── Material supplied ──

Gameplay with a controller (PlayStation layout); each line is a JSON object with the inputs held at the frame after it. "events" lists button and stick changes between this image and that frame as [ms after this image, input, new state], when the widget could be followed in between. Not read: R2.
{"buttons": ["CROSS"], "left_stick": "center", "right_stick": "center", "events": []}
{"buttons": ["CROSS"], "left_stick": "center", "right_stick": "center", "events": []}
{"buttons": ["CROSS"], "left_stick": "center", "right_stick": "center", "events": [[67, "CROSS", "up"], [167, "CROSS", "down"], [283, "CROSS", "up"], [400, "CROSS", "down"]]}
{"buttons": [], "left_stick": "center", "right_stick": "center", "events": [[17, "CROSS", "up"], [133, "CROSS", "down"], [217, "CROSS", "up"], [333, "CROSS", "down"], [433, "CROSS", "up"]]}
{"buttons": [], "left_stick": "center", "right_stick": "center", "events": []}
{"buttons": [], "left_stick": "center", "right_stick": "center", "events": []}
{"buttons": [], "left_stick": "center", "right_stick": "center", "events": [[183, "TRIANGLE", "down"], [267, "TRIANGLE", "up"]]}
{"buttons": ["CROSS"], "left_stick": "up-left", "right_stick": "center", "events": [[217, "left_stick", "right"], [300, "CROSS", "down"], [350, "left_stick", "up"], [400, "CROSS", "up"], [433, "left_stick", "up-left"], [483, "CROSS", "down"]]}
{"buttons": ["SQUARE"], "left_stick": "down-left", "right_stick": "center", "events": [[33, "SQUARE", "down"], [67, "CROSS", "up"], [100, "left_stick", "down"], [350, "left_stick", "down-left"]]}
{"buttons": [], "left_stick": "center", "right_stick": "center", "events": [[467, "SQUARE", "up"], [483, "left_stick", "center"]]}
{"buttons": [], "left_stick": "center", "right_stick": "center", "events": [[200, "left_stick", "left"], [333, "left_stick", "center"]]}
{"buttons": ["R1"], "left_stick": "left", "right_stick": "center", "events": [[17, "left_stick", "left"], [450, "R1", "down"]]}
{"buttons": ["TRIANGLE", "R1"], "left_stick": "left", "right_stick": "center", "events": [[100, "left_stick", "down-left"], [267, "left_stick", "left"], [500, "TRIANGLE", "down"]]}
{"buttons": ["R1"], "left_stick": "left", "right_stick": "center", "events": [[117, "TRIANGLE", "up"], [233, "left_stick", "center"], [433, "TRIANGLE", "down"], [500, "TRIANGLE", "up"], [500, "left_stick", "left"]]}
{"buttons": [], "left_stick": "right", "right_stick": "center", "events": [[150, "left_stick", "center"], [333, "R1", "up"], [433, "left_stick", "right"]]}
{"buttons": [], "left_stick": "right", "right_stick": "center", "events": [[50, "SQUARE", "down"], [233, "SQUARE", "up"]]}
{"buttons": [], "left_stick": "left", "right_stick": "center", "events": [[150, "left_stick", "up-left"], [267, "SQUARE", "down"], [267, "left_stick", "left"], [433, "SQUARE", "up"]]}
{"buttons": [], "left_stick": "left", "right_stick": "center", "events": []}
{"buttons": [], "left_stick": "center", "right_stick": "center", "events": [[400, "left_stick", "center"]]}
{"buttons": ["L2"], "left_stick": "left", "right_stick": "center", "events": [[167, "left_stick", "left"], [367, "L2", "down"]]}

───

**Problem description:** Lines in the data that include the word "SQUARE" should all be copied.

**Answer area:**
{"buttons": ["SQUARE"], "left_stick": "down-left", "right_stick": "center", "events": [[33, "SQUARE", "down"], [67, "CROSS", "up"], [100, "left_stick", "down"], [350, "left_stick", "down-left"]]}
{"buttons": [], "left_stick": "center", "right_stick": "center", "events": [[467, "SQUARE", "up"], [483, "left_stick", "center"]]}
{"buttons": [], "left_stick": "right", "right_stick": "center", "events": [[50, "SQUARE", "down"], [233, "SQUARE", "up"]]}
{"buttons": [], "left_stick": "left", "right_stick": "center", "events": [[150, "left_stick", "up-left"], [267, "SQUARE", "down"], [267, "left_stick", "left"], [433, "SQUARE", "up"]]}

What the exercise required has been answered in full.